As far as your downsides:

* Java's lambda approach is unique. It is more concise than scala's (due to not needing to mention the types of the variables), and the type system does not involve monstrosities such as Function22<A, B, C, ... all the way through W>. As far as I know, no language, certainly no popular/mainstream one, has gone with the novel concept of requiring the closure to have context such that its nominal type can always be strictly determined. All other languages either have functional types and will optionally auto-box into a nominal type if the context dictates that this is necessary (scala), or, don't have any nominal typing in the first place, and treat a function just as 'a function', without caring about types in the first place (javascript, python, ruby, etc). This alone already shows that calling java 'way behind' is misleading. Java is an apple, and scala is a pear.

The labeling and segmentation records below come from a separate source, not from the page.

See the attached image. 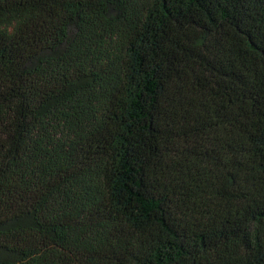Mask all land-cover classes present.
Instances as JSON below:
<instances>
[{"label": "trees", "instance_id": "trees-1", "mask_svg": "<svg viewBox=\"0 0 264 264\" xmlns=\"http://www.w3.org/2000/svg\"><path fill=\"white\" fill-rule=\"evenodd\" d=\"M0 264H264V0H0Z\"/></svg>", "mask_w": 264, "mask_h": 264}]
</instances>
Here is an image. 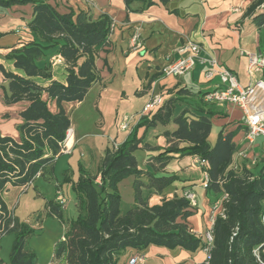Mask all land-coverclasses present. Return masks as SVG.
<instances>
[{
    "label": "trees",
    "instance_id": "1",
    "mask_svg": "<svg viewBox=\"0 0 264 264\" xmlns=\"http://www.w3.org/2000/svg\"><path fill=\"white\" fill-rule=\"evenodd\" d=\"M169 1L125 0L128 6L139 2L145 7ZM25 3L33 4L28 24L33 37L12 46L6 54L22 73L8 70L0 62V73L8 82L5 102H28L20 112L23 121L17 125L20 140L0 132V240L6 233L15 234L10 264H37L29 239L42 213H38L35 223L21 221L8 206L5 195L11 187L26 191L38 176L52 179L61 142L71 127L64 104L82 101L100 80L97 61L113 32V20L107 15L94 18L89 11L61 12L44 0H0V13ZM248 15L253 28L259 31L264 56V0H254ZM51 48H57L65 59L67 74L65 80L52 79L43 85L35 78L51 77L50 63L43 62ZM206 93L187 87L169 92L161 105L141 117L137 128L174 124V128L162 132L168 145L157 147L158 152L148 159L164 168L176 154L198 156L209 173L207 191L216 197L228 194L224 202L226 217L217 216L210 258L202 264H262L254 251L259 249L264 261V159L256 171L230 167L238 149L234 141L237 131L222 129L216 142L211 143L215 109L205 101ZM132 133L119 146L106 148L97 174L80 165L78 180H65L72 183L76 193L78 213L56 243L55 260L62 259L61 264H129L131 256L121 262L127 250L141 252L151 245L191 253L205 248L204 238L192 231L188 219L194 206L184 194L164 197L160 204L152 206L144 199V188L162 192L178 176L139 168L135 150L143 138L135 130ZM130 176L135 177V204L123 212L119 183ZM47 211L60 219L64 217L57 200L48 202Z\"/></svg>",
    "mask_w": 264,
    "mask_h": 264
},
{
    "label": "crops",
    "instance_id": "2",
    "mask_svg": "<svg viewBox=\"0 0 264 264\" xmlns=\"http://www.w3.org/2000/svg\"><path fill=\"white\" fill-rule=\"evenodd\" d=\"M44 1L57 6L61 12L89 11L94 18L107 15L113 20V32L109 45L101 51L97 61L100 80L91 87L82 101L64 104L71 118V126L75 130V145L72 151L57 156L51 180L38 176L32 184L38 186L39 179L44 182L55 181L54 196L49 200L55 201L57 191L61 190L68 199V203L63 207L64 215L74 218L78 213L76 193L72 183L65 180L71 178L72 181H77L80 165L97 174L99 161L106 148L119 146L131 137L135 130L138 137L143 138V143L135 151L139 168L156 169L159 174L169 173L178 176V179L162 192L144 188V199L152 206L160 204L164 197L171 198L176 194L192 191L197 204L188 220L192 231L207 242L206 234L213 227L211 220L213 205L222 196L216 197L207 191L203 169L195 164V156L176 154L164 168L148 159L150 154L158 152L157 147L165 148L168 145L162 132L166 128H174V124L167 127L158 125L147 130L145 127L137 128V125L143 115L151 113L145 108L156 95L162 96L164 100L169 92L180 87H187L195 92H209L221 84L218 75L212 79L205 77V72L209 68L208 62L198 61L193 70L182 76L163 74L162 68L180 56L177 52L179 46L189 40L201 45L202 57L215 58L221 65L231 70L241 85L245 86L251 80L264 79V70L253 77L248 73L249 54H258L260 48L259 31L253 28L251 17L248 15V8L254 0H170L168 3L158 2L150 7H145L139 2L128 6L125 0ZM32 14V3L17 4L0 13V62L8 70L22 73L15 68L12 60L6 58V54L12 46L20 45L21 41L33 37L28 25ZM135 31L140 32L144 43L143 48L138 51L131 48V38ZM47 53L48 56L43 62L50 63L51 77L35 79L43 85L52 79L65 80L67 74L65 59L54 65V57L59 55L57 48H51ZM7 84L0 73V132L19 141L21 135L17 125L23 121L20 112L28 102L7 104L4 99ZM88 97H91L89 106L99 116V119L93 121L91 132L81 128L71 113L80 111L87 103ZM207 104L215 109L210 139L212 137L217 139L222 129L237 131L234 141L238 149L230 167L239 170H243L244 167L258 170L264 159V140L259 137L253 144L247 141L243 110L232 103L219 105L207 102ZM52 109L56 110L55 104L52 105ZM108 110L114 120L111 122L113 128L107 123ZM123 116L128 117L127 130L119 128V121ZM87 151L90 152L91 158L84 160ZM242 152H246L247 157L241 155ZM176 159L178 160L175 161ZM143 179L147 181L148 178ZM134 181L135 177L130 176L119 183L123 212L135 204ZM39 187L47 190L45 184ZM21 192L23 189L11 187L6 193L5 201L11 209ZM37 192L44 195L42 191ZM136 253L145 255V264H202L207 261L209 255L206 246L191 253L181 248L169 249L151 245L141 252L127 250L121 262ZM0 264L10 262L0 259Z\"/></svg>",
    "mask_w": 264,
    "mask_h": 264
},
{
    "label": "built area",
    "instance_id": "3",
    "mask_svg": "<svg viewBox=\"0 0 264 264\" xmlns=\"http://www.w3.org/2000/svg\"><path fill=\"white\" fill-rule=\"evenodd\" d=\"M143 40L139 31H135L131 38V48L134 51L143 48ZM201 45L197 42L189 40L179 46L177 52L179 57L169 62L162 68V72L166 76H182L187 72L193 70L197 62L209 63V68L205 72L207 79H212L216 75L220 76L221 84L217 85L215 89L209 91L204 96L206 102L215 104L232 103L239 106L244 112V122L247 127L246 138L250 144H253L257 138L261 137L264 140V79L251 80L247 85H241L237 76L229 69L221 65L215 58L206 59L201 56ZM63 57L59 54L54 57L53 64L61 62ZM264 70V56L262 54H249L248 73L253 77L258 72ZM163 102L162 96H154L147 104L145 110L151 112L156 109ZM128 117L123 116L119 121V128L127 130L129 128ZM62 148L60 153L71 152L75 145V130L71 126L66 132L64 140L61 142ZM241 155L247 157L246 152ZM195 164L203 169L204 183L207 185L209 181V173L204 168V161L198 156H195ZM24 190V189H23ZM184 196L189 200L192 206H196V196L192 191H186ZM228 199V194L224 193L222 197L213 205L211 220L214 225L218 215L226 217V209L224 206L225 200ZM56 200L65 207L68 199L61 191H57ZM264 221V215H263ZM208 251V259L210 258V250L214 241L213 227L206 234ZM255 255L258 260L264 264L259 255V249H255ZM207 259V260H208ZM129 264H145V255L143 253H136L129 259Z\"/></svg>",
    "mask_w": 264,
    "mask_h": 264
},
{
    "label": "rangeland",
    "instance_id": "4",
    "mask_svg": "<svg viewBox=\"0 0 264 264\" xmlns=\"http://www.w3.org/2000/svg\"><path fill=\"white\" fill-rule=\"evenodd\" d=\"M88 98L87 103L80 111L77 113L72 111L71 113L72 118L78 121L81 128L91 132L92 123L99 119V116L96 111L89 106L91 97ZM106 115L109 119L107 122L109 123L108 125L113 128L114 125L112 123L114 120L111 118V112L108 110ZM216 140L217 139L214 137L210 139L212 144H214ZM90 158V152L87 151L86 157H83V159L88 160ZM177 160L178 159L175 161ZM53 182H44L42 179H39L38 186L32 184L27 191H23L17 196L13 204V211L21 221L29 220L35 223L38 213H42V218L38 223H35L37 224L35 233L29 239V245L37 256V264H61L63 262L62 259L59 261L55 260V246L56 243L63 238L71 217L64 215L63 219H60L48 213L47 204L50 201L49 199H52L54 196ZM43 184L46 185L47 190H42L41 187H39V185L41 186ZM37 191H42L44 195H39ZM123 208L125 209V207ZM14 240L15 234L12 232L2 236L0 242V259L9 261Z\"/></svg>",
    "mask_w": 264,
    "mask_h": 264
},
{
    "label": "water",
    "instance_id": "5",
    "mask_svg": "<svg viewBox=\"0 0 264 264\" xmlns=\"http://www.w3.org/2000/svg\"><path fill=\"white\" fill-rule=\"evenodd\" d=\"M258 54H262L261 48H258Z\"/></svg>",
    "mask_w": 264,
    "mask_h": 264
}]
</instances>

* Scala is not 'basically java 8 + syntax cleanup + pattern matching'. For starters, scala has operator overloading and 'implicit', and more pragmatically speaking, if you look at generic random java code, it looks completely, utterly different from generic random scala code. The communities are totally different. The mindset? Totally different. The preferred models and API approaches? totally different.

* If we're going to bash adoption rates, scala still isn't even close to upgrading so that its closures can interop better with java's, mostly because scala doesn't want to end up in a situation where the class files it produces can't run on JRE6, last time I talked with Odersky & team. That's fair, but it goes to show that the compatibility dance is something that takes a while everywhere.

* Busying terms like 'philistines' and 'pathetic', while we're probably all guilty of doing that from time to time, mostly just makes you sound like Ranty McRantersons. If the aim is to engender some discussion, I'm guessing that isn't the best of ways to get it going into a fruitful direction.

On Thursday, 13 February 2014 21:46:16 UTC+1, clay wrote:

    I'm disappointed there is not a peep about JDK 8 in this forum.

    IMO, the main features are:

    - Cleaner lambda expression syntax than the anonymous inner class
    route from Java 1.1
    - Functional collections in the standard JDK as opposed to relying
    on somewhat obscure add-on libraries like FunctionalJava or Clojure.
    - Standard Optional type which actually includes map and flatMap
    unlike the philistines from Guava. OptionalInt doesn't include
    these for some odd reason.
    - Lots of VM improvements. No permgen! Some of my microbenchmarks
    saw 10% speedups on old code, which is completely unexpected.
    - New date/time library. Successor to Joda as a standard library.
    If you have to deal with calendar date/times and can afford JDK8+
    runtime requirement, this is a super elegant library.

    Downsides:

    - Still way, way behind Scala. Scala is basically Java 8 + a ton
    of syntax clean up and fixing legacy problems inherited from its C
    origins + pattern matching system + for comprehensions designed
    for flatMap-able types (Monads) + better designed library.
    Typesafe's ecosystem is also really attractive with
    SBT,Akka,Slick,Play. Most of those support Java, but Scala is
    clearly preferred.
    - My employer will likely not approve any JDK 8 work for three
    years or so. If there is a shred of a possibility we will have to
    ship code to someone who expects JDK7 compatibility, we can't upgrade.
    - Major features are mostly catch up with everyone else. There are
    more exciting new developments elsewhere.
    - Android has pinned much of the Java programming community to
    legacy JDK 6. Even new Android 4.4 has this pathetic support for
    the trivial syntax additions, but doesn't support the major JDK7
    features like InvokeDynamic byte code and the NIO.2 library.